Tibidabo looms over Barcelona, visible from all over the city. It looks close enough, but in reality it just isn’t.
Tibidabo is the name of the mountain itself. Not, as some people assume, the name of the large church at the summit. That’s called Temple de Sagrat Cor.
I had always admired Sagrat Cor from afar. It looks like the more modern parts of the Sagrada Familia and while it is not a Gaudi masterpiece it certainly is in that typical Catalan style. With our target being the Temple me and Kristina set off to visit the mountain.
So first things first, there is a shambling old funfair at the summit with some seriously antique-looking rides. This funfair is not open every day and when we chose to climb Tibidabo we knew that this would be the case. We planned this partly so that the summit wouldn’t be crowded. The unfortunate side affect of this becomes apparent shortly.
We caught the Metro to Penitents station and walked west along the B-20 main road until we spotted the Avenida del Tibidabo. This curves around to the funicular station which would carry you all the way to the top. As you might have guessed from the title of this post we ended up having to walk all the way to the top because the funicular was closed. Oops.
Still it didn’t look far and we had plenty of the lovely warm afternoon to do it in. So off we went. The road follows the funicular track for a while before plunging you into woodland. It’s well signed and even under foot so it’s not difficult. At first.
Soon you find yourself curving into more uneven mountain trails. As the trees thinned the day grew hotter all the time. The track kicked dust all over us. Sweat plastered it to our lower legs. As we passed under the mahoosive telecommunications mast on the mountain we began to realise that this walk was much longer than expected because of the circuitous route it takes to reach the summit.
The signs began to become more vague at around the same time as the views over Barcelona became even more spectacular. The day hummed with insects just off the path, lurking in the scant shade of the low scrub.
The climb was starting to become more like a chore. I resented the probable sun burn I was inflicting upon myself, and I mentally teleported us to an amazing, albeit imaginary, ice cream stand at the top.

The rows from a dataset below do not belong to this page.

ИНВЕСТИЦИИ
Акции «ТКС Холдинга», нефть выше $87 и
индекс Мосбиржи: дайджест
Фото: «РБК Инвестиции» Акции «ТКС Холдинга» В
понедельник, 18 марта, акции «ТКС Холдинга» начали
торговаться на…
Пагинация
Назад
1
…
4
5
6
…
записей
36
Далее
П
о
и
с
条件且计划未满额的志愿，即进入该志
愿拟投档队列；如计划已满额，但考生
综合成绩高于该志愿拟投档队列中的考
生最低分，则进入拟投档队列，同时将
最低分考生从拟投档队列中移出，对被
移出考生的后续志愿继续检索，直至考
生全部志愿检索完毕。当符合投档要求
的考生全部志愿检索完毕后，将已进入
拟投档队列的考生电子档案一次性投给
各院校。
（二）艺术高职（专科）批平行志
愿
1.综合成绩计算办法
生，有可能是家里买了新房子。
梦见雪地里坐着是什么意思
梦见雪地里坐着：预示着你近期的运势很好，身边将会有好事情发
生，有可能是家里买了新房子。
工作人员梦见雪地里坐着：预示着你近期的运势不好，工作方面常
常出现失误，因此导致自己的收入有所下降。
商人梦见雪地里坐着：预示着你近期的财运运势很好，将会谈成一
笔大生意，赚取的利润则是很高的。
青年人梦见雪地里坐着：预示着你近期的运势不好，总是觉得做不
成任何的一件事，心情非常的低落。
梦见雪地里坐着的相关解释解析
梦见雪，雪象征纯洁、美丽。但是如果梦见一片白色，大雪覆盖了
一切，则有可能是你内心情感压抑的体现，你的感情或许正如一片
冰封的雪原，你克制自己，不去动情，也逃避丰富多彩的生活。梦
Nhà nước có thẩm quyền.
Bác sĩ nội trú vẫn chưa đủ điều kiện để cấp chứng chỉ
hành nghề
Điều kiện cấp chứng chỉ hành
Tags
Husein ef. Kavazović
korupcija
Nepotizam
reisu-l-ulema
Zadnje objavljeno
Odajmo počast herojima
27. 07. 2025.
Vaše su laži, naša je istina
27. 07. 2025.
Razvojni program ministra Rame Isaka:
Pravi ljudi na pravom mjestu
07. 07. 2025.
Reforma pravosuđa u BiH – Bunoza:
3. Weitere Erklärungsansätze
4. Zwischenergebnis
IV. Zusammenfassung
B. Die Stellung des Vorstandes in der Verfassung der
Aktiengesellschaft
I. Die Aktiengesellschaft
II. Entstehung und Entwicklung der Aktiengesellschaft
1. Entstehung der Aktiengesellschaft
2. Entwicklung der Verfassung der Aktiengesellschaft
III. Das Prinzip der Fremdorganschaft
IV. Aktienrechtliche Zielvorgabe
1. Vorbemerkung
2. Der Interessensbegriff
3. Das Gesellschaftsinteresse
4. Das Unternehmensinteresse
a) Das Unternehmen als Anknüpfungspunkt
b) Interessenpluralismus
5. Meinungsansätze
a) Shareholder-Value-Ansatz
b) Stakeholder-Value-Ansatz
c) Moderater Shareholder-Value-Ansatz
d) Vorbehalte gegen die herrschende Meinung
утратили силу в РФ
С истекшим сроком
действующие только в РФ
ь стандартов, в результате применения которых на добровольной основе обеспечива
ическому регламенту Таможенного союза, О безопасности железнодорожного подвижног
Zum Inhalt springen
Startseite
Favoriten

With our water long-gone we eventually emerged at the top from some bushes. There before us was the Sagrat Cor and a completely deserted viewing area.
I found a cafe selling lemonade and downed the whole bottle in seconds, discovered that the sun had no chance penetrating the dusty coating I had acquired all over my legs, and then we went to have a look at the view. It’s pretty brilliant. The Mediterranean sparkled behind the few towers of Barcelona. The hill holding Parc Güell looked stumpy at best whilst Montjuïc and the Olympic Park looked like under-conditioned and famished pretenders to Tibidabo’s height.

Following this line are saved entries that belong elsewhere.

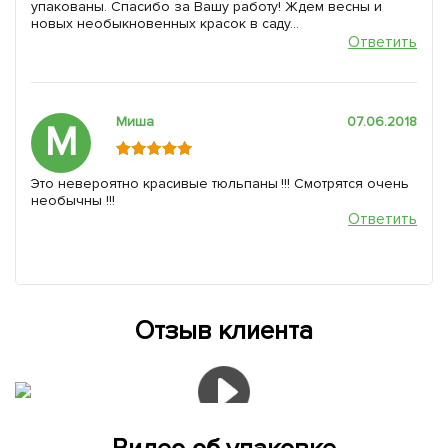
упакованы. Спасибо за Вашу работу! Ждем весны и
новых необыкновенных красок в саду...
Ответить
Миша
07.06.2018
М
Это невероятно красивые тюльпаны !!! Смотрятся очень
необычны !!!
Ответить
Отзыв клиента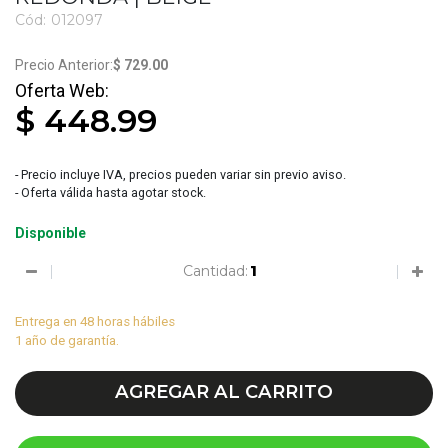
Cód:
012097
3530
$ 729.00
$ 448.99
- Precio incluye IVA, precios pueden variar sin previo aviso.
- Oferta válida hasta agotar stock.
Disponible
Cantidad:
Entrega en 48 horas hábiles
1 año de garantía.
AGREGAR AL CARRITO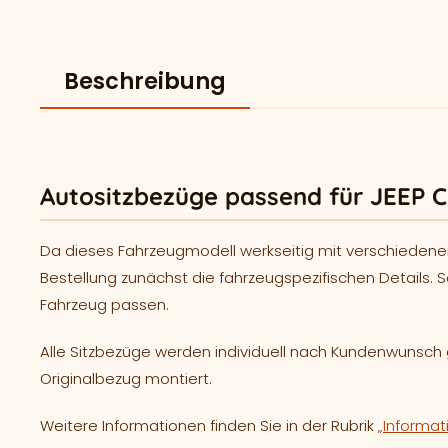
Beschreibung
Autositzbezüge passend für JEEP 
Da dieses Fahrzeugmodell werkseitig mit verschiedene
Bestellung zunächst die fahrzeugspezifischen Details. S
Fahrzeug passen.
Alle Sitzbezüge werden individuell nach Kundenwunsc
Originalbezug montiert.
Weitere Informationen finden Sie in der Rubrik
„Informat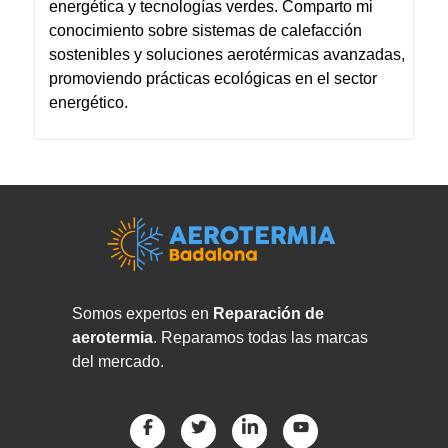
energética y tecnologías verdes. Comparto mi
conocimiento sobre sistemas de calefacción
sostenibles y soluciones aerotérmicas avanzadas,
promoviendo prácticas ecológicas en el sector
energético.
Somos expertos en
Reparación de
aerotermia
. Reparamos todas las marcas
del mercado.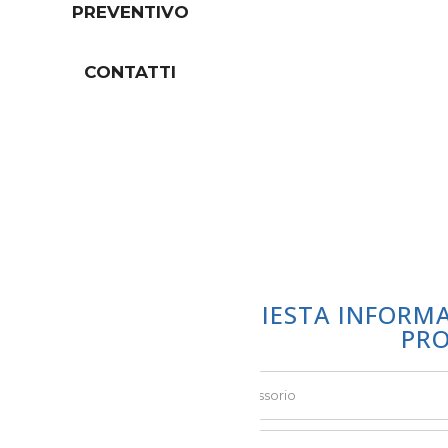
PREVENTIVO
CONTATTI
RICHIESTA INFORM
PR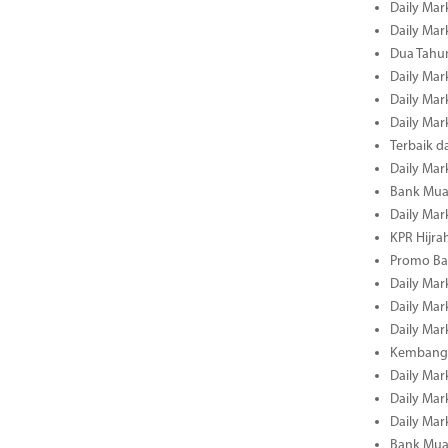
Daily Mark
Daily Mark
Dua Tahun
Daily Mark
Daily Mar
Daily Mar
Terbaik 
Daily Mar
Bank Mua
Daily Mar
KPR Hijrah
Promo Ba
Daily Mar
Daily Mar
Daily Mar
Kembangk
Daily Mar
Daily Mar
Daily Mar
Bank Muam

The fun fair looked its age, possibly more-so because it was stationary. Like some kind of archaeological relic.
And then, speaking of relics, we turned to explore the Temple itself. Unfortunately it was closed. Obviously. But we could climb the steps around it and enjoy even more open views of my favourite city.

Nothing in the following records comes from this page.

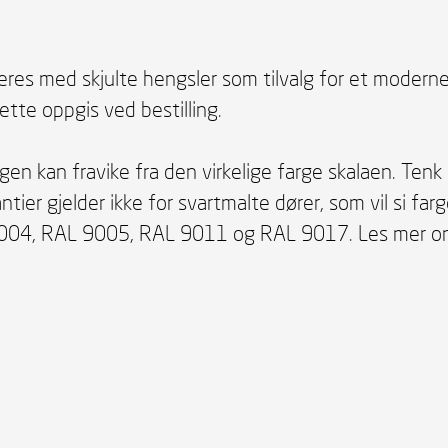
veres med skjulte hengsler som tilvalg for et moderne 
ette oppgis ved bestilling.
 kan fravike fra den virkelige farge skalaen. Tenk p
rantier gjelder ikke for svartmalte dører, som vil si 
004, RAL 9005, RAL 9011 og RAL 9017. Les mer om 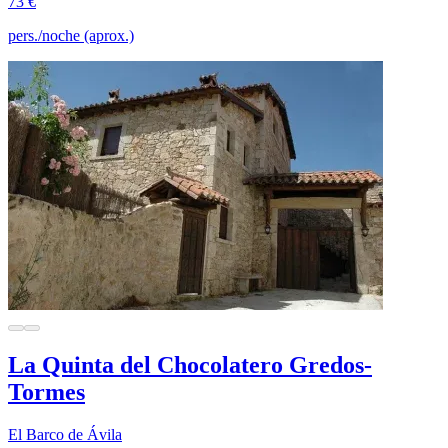
73 €
pers./noche (aprox.)
La Quinta del Chocolatero Gredos-
Tormes
El Barco de Ávila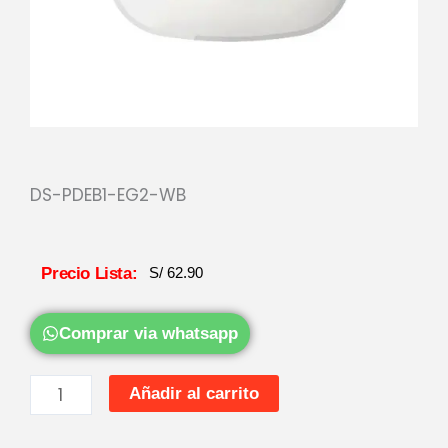
DS-PDEB1-EG2-WB
Precio Lista:
S/
62.90
Comprar via whatsapp
PULSADOR
Añadir al carrito
DE
EMERGENCIA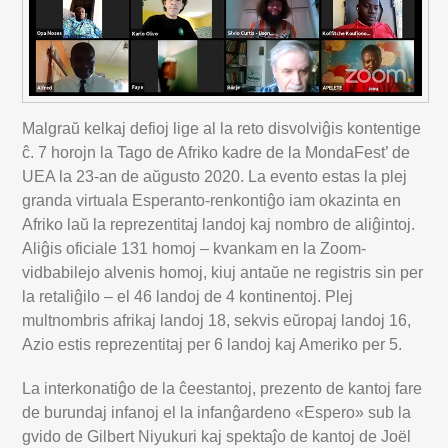
Malgraŭ kelkaj defioj lige al la reto disvolviĝis kontentige
ĉ. 7 horojn la Tago de Afriko kadre de la MondaFest’ de
UEA la 23-an de aŭgusto 2020. La evento estas la plej
granda virtuala Esperanto-renkontiĝo iam okazinta en
Afriko laŭ la reprezentitaj landoj kaj nombro de aliĝintoj.
Aliĝis oficiale 131 homoj – kvankam en la Zoom-
vidbabilejo alvenis homoj, kiuj antaŭe ne registris sin per
la retaliĝilo – el 46 landoj de 4 kontinentoj. Plej
multnombris afrikaj landoj 18, sekvis eŭropaj landoj 16,
Azio estis reprezentitaj per 6 landoj kaj Ameriko per 5.
La interkonatiĝo de la ĉeestantoj, prezento de kantoj fare
de burundaj infanoj el la infanĝardeno «Espero» sub la
gvido de Gilbert Niyukuri kaj spektaĵo de kantoj de Joël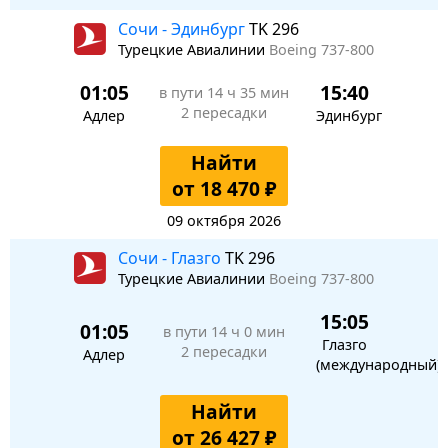
Сочи - Эдинбург
TK 296
Турецкие Авиалинии
Boeing 737-800
01:05
15:40
в пути
14 ч 35 мин
2 пересадки
Адлер
Эдинбург
Найти
от 18 470 ₽
09 октября 2026
Сочи - Глазго
TK 296
Турецкие Авиалинии
Boeing 737-800
15:05
01:05
в пути
14 ч 0 мин
Глазго
2 пересадки
Адлер
(международный)
Найти
от 26 427 ₽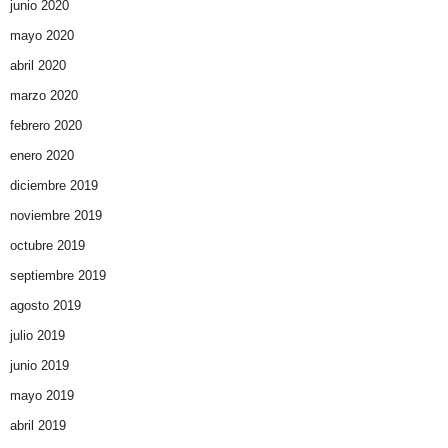
junio 2020
mayo 2020
abril 2020
marzo 2020
febrero 2020
enero 2020
diciembre 2019
noviembre 2019
octubre 2019
septiembre 2019
agosto 2019
julio 2019
junio 2019
mayo 2019
abril 2019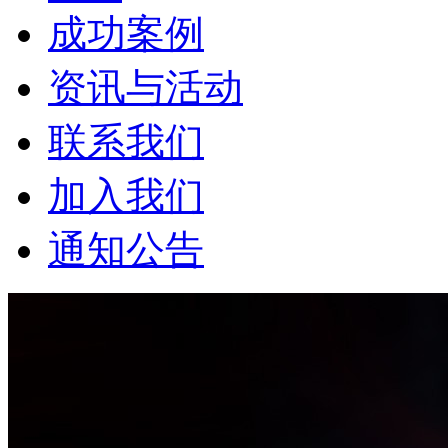
成功案例
资讯与活动
联系我们
加入我们
通知公告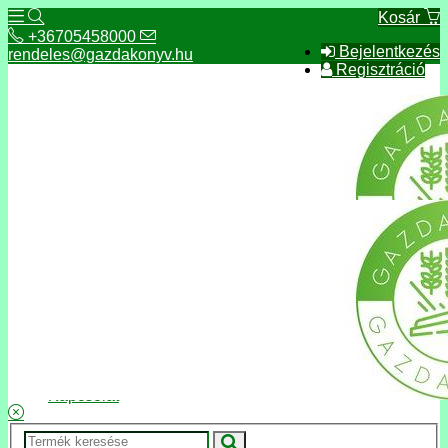
Kosár
+36705458000
Bejelentkezés
rendeles@gazdakonyv.hu
Regisztráció
+36705458000
rendeles@gazdakonyv.hu
Hírek
ÁSZF
Fizetés és szállítás
Adatkezelés, adatvédelem
Kapcsolat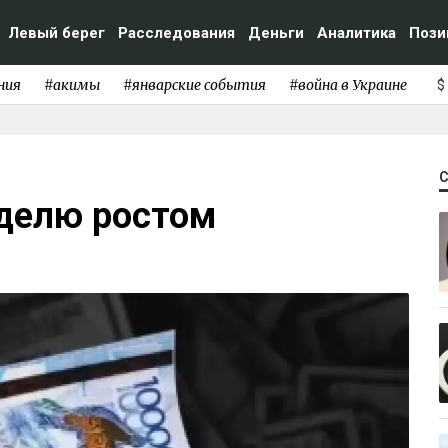
Левый берег
Расследования
Деньги
Аналитика
Пози
ния
#акимы
#январские события
#война в Украине
$
делю ростом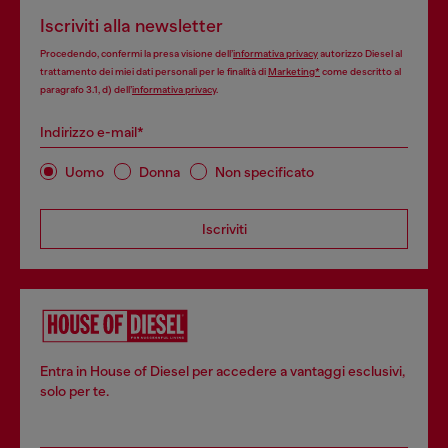
Iscriviti alla newsletter
Procedendo, confermi la presa visione dell’
informativa privacy
autorizzo Diesel al
trattamento dei miei dati personali per le finalità di
Marketing*
come descritto al
paragrafo 3.1, d) dell’
informativa privacy
.
Indirizzo e-mail*
Uomo
Donna
Non specificato
Iscriviti
Entra in House of Diesel per accedere a vantaggi esclusivi,
solo per te.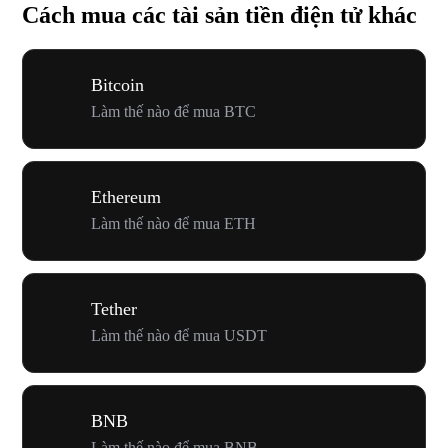
Cách mua các tài sản tiền điện tử khác
Bitcoin
Làm thế nào để mua BTC
Ethereum
Làm thế nào để mua ETH
Tether
Làm thế nào để mua USDT
BNB
Làm thế nào để mua BNB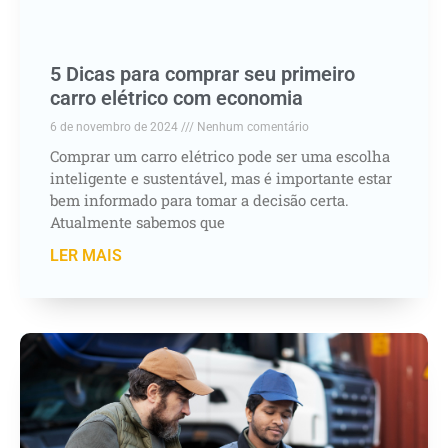
5 Dicas para comprar seu primeiro
carro elétrico com economia
6 de novembro de 2024
Nenhum comentário
Comprar um carro elétrico pode ser uma escolha
inteligente e sustentável, mas é importante estar
bem informado para tomar a decisão certa.
Atualmente sabemos que
LER MAIS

Sleepy doesn’t come close to describing Tibidabo so we soon found ourselves with nowhere to shelter from the sun and after the cafe closed for a siesta that was the end of any refreshments.
Luckily the bus stop was still receiving services every hour so we were able to descend back to the centre without too much trouble. Tibidabo isn’t the best ‘mountain’ day trip in or around the city, that honour must go to Montserrat, but it is worth a bit of your time. However, plan it before you go as it’s a bit of a monster otherwise.